To ensure the accuracy of our data I tabulated it while sober. I then enlisted the services of a couple of my best GMAT students to make sure I had done the math correctly.
I don’t know any MBA recruiters, so I kind of had to leave their opinions out of our survey. (Sorry.) To make up for it, though, I created a new measurement of excellence called the “Intellectual Capital Score.” (Translation: Fudge Factor.) It’s an arbitrary criterion that I (like BusinessWeek) added simply to keep elite schools from falling out of the rankings entirely, thereby making the survey look even more ridiculous than it already does. (Take that BW!)
MBA Rankings | |
|---|---|
| 1. Stanford | New application essay question just released: "How much do you hate BusinessWeek?" |
| 2. Harvard | New Harvard essay question being contemplated: “When you become the CEO of the McGraw-Hill Company, will you fire the editorial staff at BW on your first or your second day of employment?” (Limit: 2 words) |
| 3. Wharton | Would have ranked higher, but BW chose it as Number 1 again! |
| 4. Kellogg | Every student I have ever sent to Evanston has spent his entire first semester raving about it to me via e-mail. Must be something good going on there. |
| 5. Columbia | Less raving, but better jobs. I have more undeserving friends making $150K out of Columbia than out of any other program. |
| 6. Chicago | Pros: Perhaps the best academic program in the country. Cons: Full of dorky academic types. |
| 7. UCLA | Best climate and colleagues. More importantly, students finally got parking! |
| 8. Duke | Got my sympathy vote because an as-yet-unacknowledged printing error listed the school at Number 5 when it should have said Number 15. |
| 9. MIT | Makes Chicago look like Hef's place. Must drive to HBS to party. |
| 10. Berkeley | Burned-out 60’s acidheads on campus are actually investment bankers still hoping to make a comeback with Drexel. |
MBA Rankings Links
MBA Ranking Survey Basics
What's the methodology behind the ranking systems?
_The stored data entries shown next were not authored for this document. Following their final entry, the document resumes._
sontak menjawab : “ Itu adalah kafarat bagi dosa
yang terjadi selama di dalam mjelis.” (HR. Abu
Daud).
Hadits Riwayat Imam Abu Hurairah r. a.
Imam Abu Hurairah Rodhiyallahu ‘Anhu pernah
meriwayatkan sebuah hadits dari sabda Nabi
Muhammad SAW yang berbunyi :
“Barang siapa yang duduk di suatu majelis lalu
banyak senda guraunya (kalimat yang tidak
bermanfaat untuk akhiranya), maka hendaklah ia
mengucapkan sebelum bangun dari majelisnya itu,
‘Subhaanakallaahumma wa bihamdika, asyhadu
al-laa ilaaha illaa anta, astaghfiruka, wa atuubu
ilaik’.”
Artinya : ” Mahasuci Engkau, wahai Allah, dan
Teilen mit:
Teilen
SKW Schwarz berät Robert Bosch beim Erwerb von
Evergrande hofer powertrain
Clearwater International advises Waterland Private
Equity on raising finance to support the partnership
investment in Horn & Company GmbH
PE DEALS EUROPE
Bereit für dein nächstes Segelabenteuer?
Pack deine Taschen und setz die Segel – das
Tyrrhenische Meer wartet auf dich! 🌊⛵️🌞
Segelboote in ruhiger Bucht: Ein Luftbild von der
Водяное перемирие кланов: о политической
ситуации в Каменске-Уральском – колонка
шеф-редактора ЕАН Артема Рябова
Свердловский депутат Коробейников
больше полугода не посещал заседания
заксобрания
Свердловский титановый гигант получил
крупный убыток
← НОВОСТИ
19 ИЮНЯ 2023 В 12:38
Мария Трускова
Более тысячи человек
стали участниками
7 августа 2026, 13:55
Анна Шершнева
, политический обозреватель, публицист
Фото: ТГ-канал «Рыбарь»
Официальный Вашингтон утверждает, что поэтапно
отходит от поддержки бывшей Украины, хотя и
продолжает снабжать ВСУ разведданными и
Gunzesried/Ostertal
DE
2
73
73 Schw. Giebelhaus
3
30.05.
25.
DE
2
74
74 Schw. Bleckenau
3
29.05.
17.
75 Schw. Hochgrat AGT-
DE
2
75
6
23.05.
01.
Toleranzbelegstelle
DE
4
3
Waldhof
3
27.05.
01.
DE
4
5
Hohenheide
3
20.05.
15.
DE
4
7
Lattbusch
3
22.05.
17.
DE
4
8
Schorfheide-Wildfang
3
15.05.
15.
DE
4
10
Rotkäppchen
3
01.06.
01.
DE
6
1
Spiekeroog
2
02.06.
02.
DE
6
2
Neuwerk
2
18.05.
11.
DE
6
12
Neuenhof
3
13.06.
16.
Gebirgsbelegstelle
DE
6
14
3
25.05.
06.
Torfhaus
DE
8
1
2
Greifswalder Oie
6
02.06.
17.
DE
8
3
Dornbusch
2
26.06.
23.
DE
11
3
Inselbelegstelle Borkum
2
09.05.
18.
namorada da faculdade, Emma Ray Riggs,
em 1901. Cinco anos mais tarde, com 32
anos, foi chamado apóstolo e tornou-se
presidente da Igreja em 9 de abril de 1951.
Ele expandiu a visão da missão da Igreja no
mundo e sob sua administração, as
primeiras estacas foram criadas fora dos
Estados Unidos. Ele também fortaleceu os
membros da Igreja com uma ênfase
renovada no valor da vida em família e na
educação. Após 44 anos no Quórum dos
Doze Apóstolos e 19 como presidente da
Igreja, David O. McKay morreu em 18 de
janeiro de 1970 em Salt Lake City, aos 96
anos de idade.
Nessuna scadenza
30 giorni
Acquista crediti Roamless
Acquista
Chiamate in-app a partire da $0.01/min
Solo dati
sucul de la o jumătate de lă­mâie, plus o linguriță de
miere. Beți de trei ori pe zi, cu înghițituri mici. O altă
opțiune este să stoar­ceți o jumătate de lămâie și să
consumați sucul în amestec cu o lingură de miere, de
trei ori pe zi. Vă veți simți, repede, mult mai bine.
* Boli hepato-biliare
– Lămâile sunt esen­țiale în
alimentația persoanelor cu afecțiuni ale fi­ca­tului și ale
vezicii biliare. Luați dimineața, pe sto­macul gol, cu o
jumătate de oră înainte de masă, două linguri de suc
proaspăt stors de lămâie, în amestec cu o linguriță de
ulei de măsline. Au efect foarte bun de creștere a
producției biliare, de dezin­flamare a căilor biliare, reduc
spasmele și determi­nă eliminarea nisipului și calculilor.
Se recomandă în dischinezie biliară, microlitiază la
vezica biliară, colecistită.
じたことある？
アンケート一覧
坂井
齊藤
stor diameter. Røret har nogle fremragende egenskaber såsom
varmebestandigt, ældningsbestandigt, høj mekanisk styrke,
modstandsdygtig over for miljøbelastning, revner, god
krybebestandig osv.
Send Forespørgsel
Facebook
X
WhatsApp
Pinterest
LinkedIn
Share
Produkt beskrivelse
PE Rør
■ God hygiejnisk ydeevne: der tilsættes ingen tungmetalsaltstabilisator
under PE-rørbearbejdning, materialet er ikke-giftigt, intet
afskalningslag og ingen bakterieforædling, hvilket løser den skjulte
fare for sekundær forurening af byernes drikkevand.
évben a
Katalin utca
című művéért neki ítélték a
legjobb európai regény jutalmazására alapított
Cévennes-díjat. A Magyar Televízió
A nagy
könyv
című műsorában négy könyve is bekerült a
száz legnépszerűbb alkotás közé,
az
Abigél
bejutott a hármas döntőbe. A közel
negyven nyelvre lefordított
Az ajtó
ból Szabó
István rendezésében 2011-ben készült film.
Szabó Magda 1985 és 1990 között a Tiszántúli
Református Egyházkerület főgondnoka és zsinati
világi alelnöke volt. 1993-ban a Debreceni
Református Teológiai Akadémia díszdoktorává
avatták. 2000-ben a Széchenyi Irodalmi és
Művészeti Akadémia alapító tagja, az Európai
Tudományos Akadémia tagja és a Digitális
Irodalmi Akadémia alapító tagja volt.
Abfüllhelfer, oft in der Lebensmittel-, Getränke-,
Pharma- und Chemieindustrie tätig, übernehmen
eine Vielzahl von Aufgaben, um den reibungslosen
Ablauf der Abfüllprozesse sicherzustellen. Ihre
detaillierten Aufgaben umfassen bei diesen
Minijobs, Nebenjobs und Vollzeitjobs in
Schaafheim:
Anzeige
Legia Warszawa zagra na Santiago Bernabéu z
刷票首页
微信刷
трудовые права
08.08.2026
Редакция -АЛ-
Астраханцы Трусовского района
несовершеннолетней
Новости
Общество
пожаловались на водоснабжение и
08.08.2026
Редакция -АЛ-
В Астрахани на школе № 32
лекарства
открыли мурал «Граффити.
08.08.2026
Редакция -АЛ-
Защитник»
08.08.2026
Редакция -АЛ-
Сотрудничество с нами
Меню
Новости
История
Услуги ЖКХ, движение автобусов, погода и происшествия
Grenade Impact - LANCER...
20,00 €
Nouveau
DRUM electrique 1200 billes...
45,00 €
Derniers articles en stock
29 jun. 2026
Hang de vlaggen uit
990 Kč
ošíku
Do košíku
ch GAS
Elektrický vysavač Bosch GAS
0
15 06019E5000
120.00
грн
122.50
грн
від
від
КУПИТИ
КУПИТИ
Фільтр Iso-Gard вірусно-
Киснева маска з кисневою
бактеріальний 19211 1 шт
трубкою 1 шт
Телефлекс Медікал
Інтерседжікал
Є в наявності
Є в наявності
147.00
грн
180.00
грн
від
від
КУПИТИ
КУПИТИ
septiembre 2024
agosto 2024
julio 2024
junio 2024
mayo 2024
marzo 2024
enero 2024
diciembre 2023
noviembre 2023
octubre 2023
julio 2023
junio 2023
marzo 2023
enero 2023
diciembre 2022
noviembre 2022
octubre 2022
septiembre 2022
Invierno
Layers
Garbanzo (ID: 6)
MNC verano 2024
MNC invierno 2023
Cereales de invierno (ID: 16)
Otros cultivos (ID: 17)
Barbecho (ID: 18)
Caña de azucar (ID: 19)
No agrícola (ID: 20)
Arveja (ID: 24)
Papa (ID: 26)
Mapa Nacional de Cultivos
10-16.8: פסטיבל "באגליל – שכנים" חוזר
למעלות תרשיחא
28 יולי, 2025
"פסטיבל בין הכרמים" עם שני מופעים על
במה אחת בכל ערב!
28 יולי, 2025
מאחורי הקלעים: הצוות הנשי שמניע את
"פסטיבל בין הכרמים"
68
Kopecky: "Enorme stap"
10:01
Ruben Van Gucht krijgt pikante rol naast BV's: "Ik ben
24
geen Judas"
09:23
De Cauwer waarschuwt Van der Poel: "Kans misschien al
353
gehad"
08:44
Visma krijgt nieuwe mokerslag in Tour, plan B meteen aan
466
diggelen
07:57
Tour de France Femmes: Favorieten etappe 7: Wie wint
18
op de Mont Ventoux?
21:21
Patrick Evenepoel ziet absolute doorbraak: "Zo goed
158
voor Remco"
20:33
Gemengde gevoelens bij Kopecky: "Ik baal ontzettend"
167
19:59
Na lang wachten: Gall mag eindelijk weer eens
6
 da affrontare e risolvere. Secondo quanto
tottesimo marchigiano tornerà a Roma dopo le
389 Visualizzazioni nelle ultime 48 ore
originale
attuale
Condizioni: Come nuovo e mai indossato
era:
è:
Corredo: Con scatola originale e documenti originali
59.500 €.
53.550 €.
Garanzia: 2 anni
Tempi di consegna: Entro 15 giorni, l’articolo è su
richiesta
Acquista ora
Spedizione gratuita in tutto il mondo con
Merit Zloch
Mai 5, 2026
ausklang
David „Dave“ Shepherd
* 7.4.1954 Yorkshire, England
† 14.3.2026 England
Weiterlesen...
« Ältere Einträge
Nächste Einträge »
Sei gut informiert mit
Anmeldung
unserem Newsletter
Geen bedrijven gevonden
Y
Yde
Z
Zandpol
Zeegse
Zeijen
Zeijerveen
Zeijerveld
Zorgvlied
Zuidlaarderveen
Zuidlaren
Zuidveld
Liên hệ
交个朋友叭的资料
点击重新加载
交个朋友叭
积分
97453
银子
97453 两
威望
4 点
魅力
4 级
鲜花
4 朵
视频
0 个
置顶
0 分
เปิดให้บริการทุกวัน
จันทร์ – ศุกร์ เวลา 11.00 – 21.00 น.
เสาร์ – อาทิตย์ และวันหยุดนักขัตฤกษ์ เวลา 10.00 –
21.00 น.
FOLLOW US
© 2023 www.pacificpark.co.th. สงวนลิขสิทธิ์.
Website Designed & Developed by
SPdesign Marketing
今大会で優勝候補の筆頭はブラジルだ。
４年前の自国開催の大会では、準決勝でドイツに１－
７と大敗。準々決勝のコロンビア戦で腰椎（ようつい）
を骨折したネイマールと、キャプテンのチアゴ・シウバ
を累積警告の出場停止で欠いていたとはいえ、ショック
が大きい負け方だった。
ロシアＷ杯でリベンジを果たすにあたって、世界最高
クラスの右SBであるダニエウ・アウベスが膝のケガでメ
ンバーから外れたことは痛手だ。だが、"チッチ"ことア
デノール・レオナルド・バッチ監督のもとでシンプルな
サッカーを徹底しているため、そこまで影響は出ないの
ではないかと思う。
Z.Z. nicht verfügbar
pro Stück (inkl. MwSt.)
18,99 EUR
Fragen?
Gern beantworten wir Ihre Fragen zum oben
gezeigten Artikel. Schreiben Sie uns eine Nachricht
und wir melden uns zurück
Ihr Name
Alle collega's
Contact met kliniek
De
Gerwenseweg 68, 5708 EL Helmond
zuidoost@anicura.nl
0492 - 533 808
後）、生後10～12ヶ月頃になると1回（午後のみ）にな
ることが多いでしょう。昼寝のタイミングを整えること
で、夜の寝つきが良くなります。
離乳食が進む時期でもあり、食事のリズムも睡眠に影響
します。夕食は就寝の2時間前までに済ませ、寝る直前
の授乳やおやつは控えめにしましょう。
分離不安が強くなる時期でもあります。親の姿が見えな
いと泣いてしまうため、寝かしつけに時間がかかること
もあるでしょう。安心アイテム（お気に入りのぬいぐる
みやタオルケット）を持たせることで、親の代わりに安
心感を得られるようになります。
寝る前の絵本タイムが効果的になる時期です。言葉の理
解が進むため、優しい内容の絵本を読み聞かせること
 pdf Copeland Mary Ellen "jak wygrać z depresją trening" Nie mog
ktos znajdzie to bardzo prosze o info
It's different for every publisher and it changes from year to year. As part of the evaluation process, however, most publishers survey students, recent grads and recruiters.
Don't the changing criteria harm the credibility of the ranking systems? It does for me. It's a way of saying, "Our methodology sucked last year (and every year before). We think we got it right this time, though."
If my school is ranked higher than another, does that mean it carries more clout in the corporate world? Definitely not. Reputation is what matters in elite MBA circles, not ranking.
Which ranking is the most 'accurate?'
Stop looking for meaning in the MBA surveys.
They're media products, not scientific studies.
What's the greatest ranking discrepancy among top programs? Yale. U.S. News has the school at 11 and BW has it at 24. BW is wrong. The Yale program is terrific.
Who did you take to win the World Cup? Brazil. What can I say?
Should I apply to schools based exclusively on their rankings?
Sort of. You should apply to the best schools you're qualified for. That's closely,
though not perfectly, correlated with rankings.
Which schools have improved most over the last five years? In my personal opinion, MIT and Hass have moved up the most.